* [GOAL OF THE EXERCISE]:
The entries below are to be copied exactly, with every picture left out.

* [DATA]:
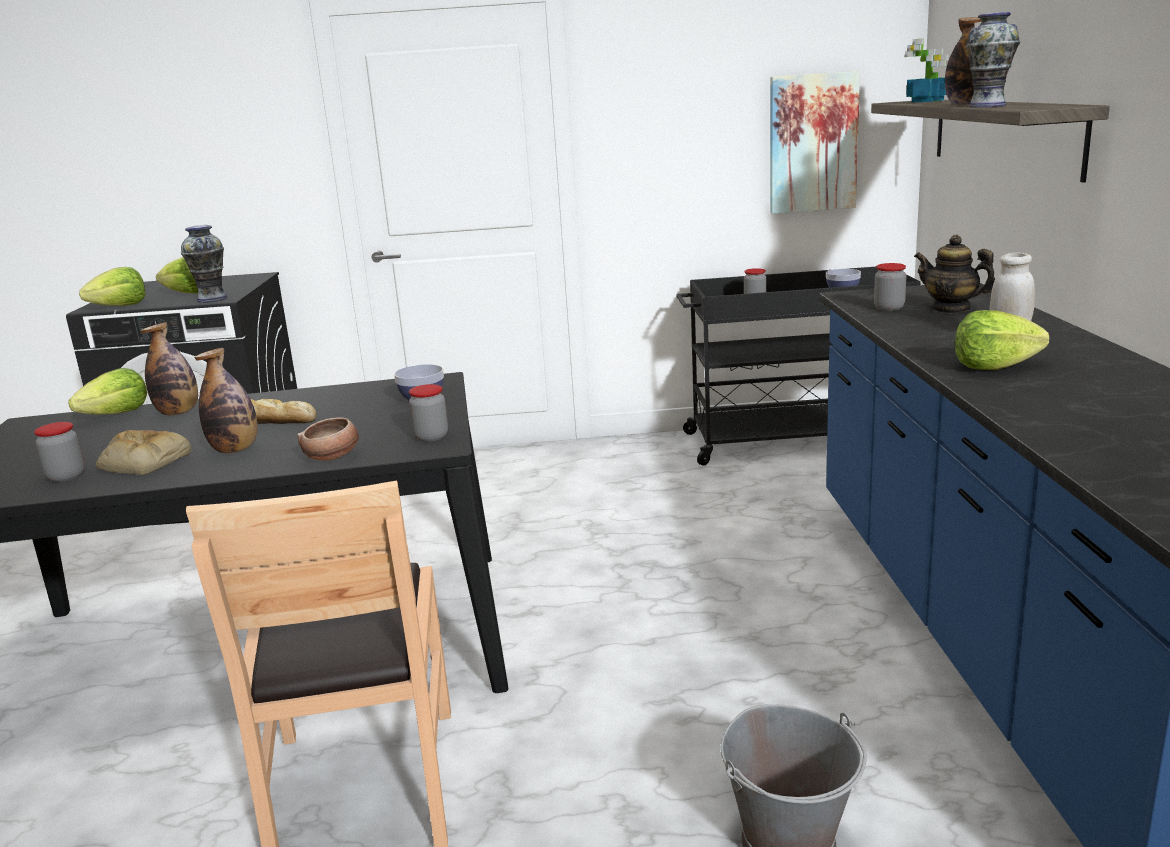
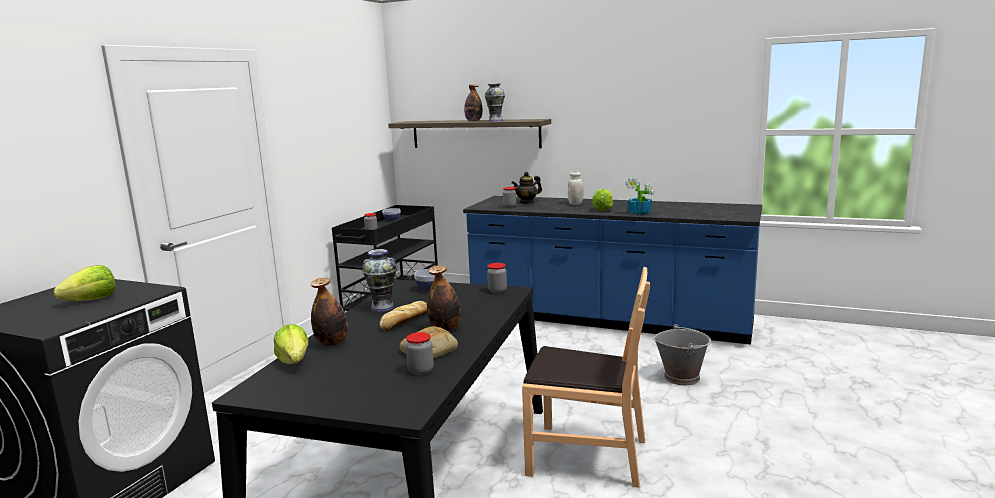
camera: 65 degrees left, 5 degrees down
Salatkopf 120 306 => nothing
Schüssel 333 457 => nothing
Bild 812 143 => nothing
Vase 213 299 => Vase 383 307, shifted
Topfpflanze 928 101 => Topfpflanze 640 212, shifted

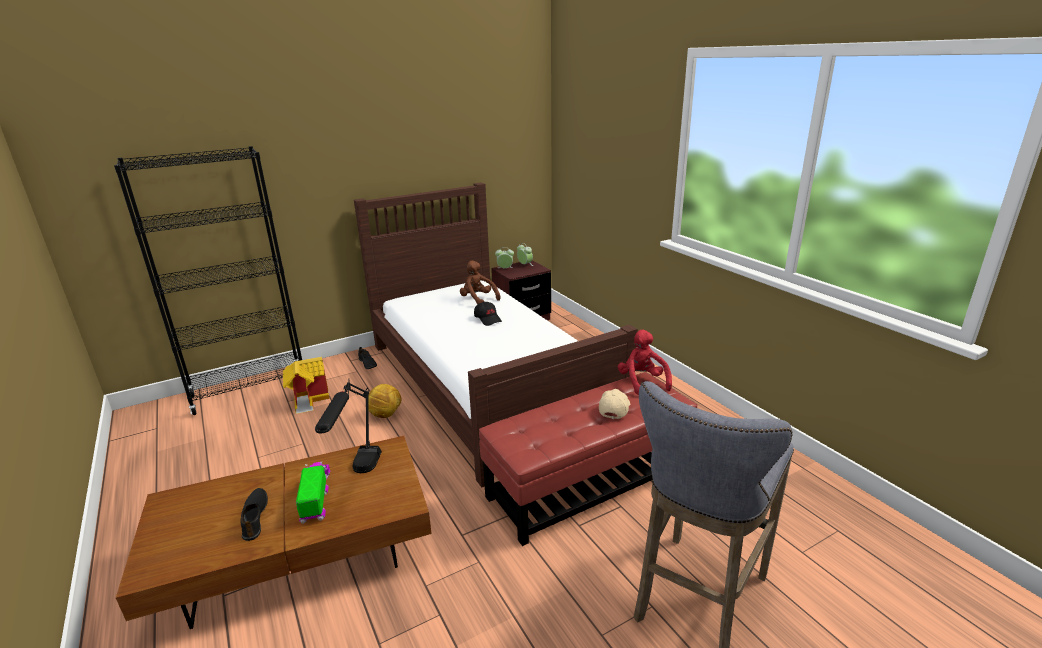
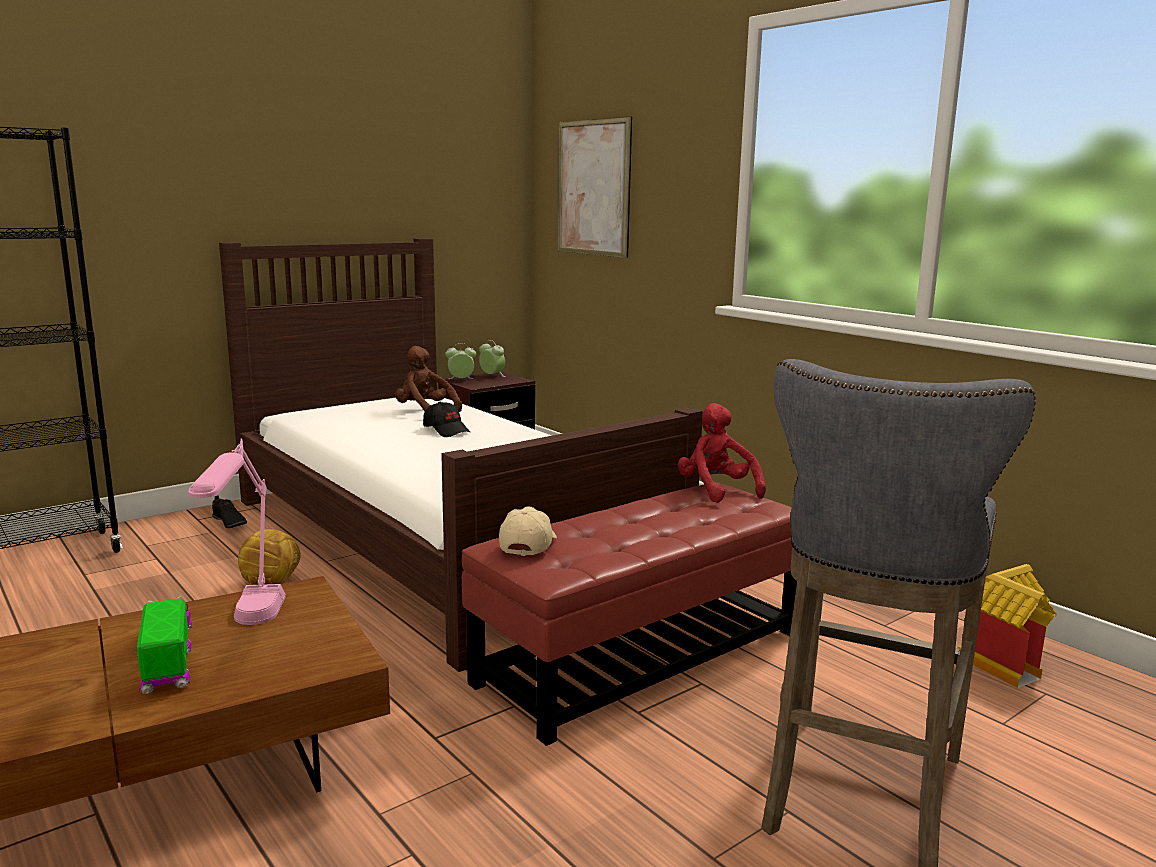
camera: 10 degrees left, 10 degrees down
Schuh [schwarz] 255 517 => nothing
nothing => Bild 593 188
Spielzeughaus 309 400 => Spielzeughaus 995 660, shifted
Kappe [beige] 614 408 => Kappe [beige] 527 544, shifted
Tischlampe [schwarz] 359 477 => Tischlampe [rosa] 248 630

* [SOLUTION FOR THIS TASK]:
camera: 65 degrees left, 5 degrees down
Salatkopf 120 306 => nothing
Schüssel 333 457 => nothing
Bild 812 143 => nothing
Vase 213 299 => Vase 383 307, shifted
Topfpflanze 928 101 => Topfpflanze 640 212, shifted

camera: 10 degrees left, 10 degrees down
Schuh [schwarz] 255 517 => nothing
nothing => Bild 593 188
Spielzeughaus 309 400 => Spielzeughaus 995 660, shifted
Kappe [beige] 614 408 => Kappe [beige] 527 544, shifted
Tischlampe [schwarz] 359 477 => Tischlampe [rosa] 248 630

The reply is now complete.